The V8 JavaScript Engine


JavaScript Engines: A Preamble

A JavaScript Engine is a complex software component that executes JavaScript.

The pioneering JavaScript Engines were simply interpreters that read source code line by line and interprets to binary code that's easily executable by CPUs. They had no optimisation capabilities making them slow and inefficient.

As we have constantly witnessed, technological advancement is an inevitable course. Modern JavaScript engines have improved significantly over the years delivering high-speed JS execution.

Examples of JavaScript Engines are:

  • Spider Monkey: The first JavaScript Engine developed by the creator of JavaScript, Brendan Eich. It's currently used and maintained by Mozilla Foundation
  • V8 JavaScript Engine: Developed by the Google Chrome team. It powers the Chrome browser and Node.js runtime environment.
  • Chakra: Developed in Microsoft for Internet Explorer.

They all follow similar principles and processes to execute JavaScript. However, the V8 JavaScript Engine is the most popular engine admist because apart from its usage in the famous Google Chrome browser, it powers Node.js runtime environment that birthed the possibility of running JavaScript code on servers.

It unlocked a whole new realm for JavaScript and expanded the possibilities of what JavaScript can do outside the browser client.

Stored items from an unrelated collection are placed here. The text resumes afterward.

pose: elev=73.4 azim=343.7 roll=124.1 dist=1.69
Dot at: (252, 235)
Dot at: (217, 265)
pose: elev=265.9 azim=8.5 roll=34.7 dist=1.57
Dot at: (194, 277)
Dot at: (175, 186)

V8 JavaScript Engine: What it is

V8 JavaScript Engine is a high-performance JIT (Just-In-Time) compiler that converts JavaScript code to executable low-level/machine code. It can run standalone or in C++ runtime environments like Chrome and Node.js.

Computer CPUs understand only binary code (0s and 1s). JavaScript and all other human-readable languages (High-level languages) like C++ and Python must be translated to machine code to be executable.

Traditionally, This is achieved either by Compilation or Interpretation.

In Compilation or AOT (Ahead-Of-Time) compilation, the entire high-level language code is converted into machine code at once and written to a binary file that can be executed at any time. It takes two (2) steps:

  • the conversion step to binary code
  • and the execution step.

In Interpretation, it runs through the high-level language source code and executes it line by line. It takes just one step but it's much slower and less efficient than Compilation because at runtime each line of code has to go through an interpretation process which significantly increases runtime making the process slow.

The V8 JavaScript engine implements JIT (Just-In-Time) compilation.

JIT Compilation combines the best of both worlds from Compilation and Interpretation. It takes the entire code, converts it into machine code at once, and executes it immediately.

How the V8 engine is how it works:

  • It takes your Javascript source code and parses it.
  • The parser generates an abstract syntax tree (AST) from the source code.
  • V8's interpreter (Ignition) generates bytecode from the AST that the compiler can understand.
  • Ignition interprets the bytecode to non-optimized machine code and executes it immediately.
  • V8's optimizing compiler (TurboFan) optionally replaces bytecode sections with optimized machine code.
  • And it executes the optimized machine code again.

What makes V8 deliver high-speed JS execution:

  • It harnesses the power of Ignition which is V8's baseline compiler to interpret source code to un-optimized machine code and executes immediately.
  • It utilizes TurboFan, V8's optimizing compiler for the optimization of hot functions and compiles them into machine code.
  • It compiles and optimizes code at runtime

Key takeaways:

  • V8 delivers high-speed JS executing at runtime.
  • V8 implements JIT (Just-In-Time) compilation.
  • V8 has two (2) compilers. A baseline compiler, Ignition, and an optimizing compiler, TurboFan.
  • V8 defaults to using the baseline compiler to generate bytecode that is easily interpreted to machine code and optionally uses the optimizing compiler to generate machine code.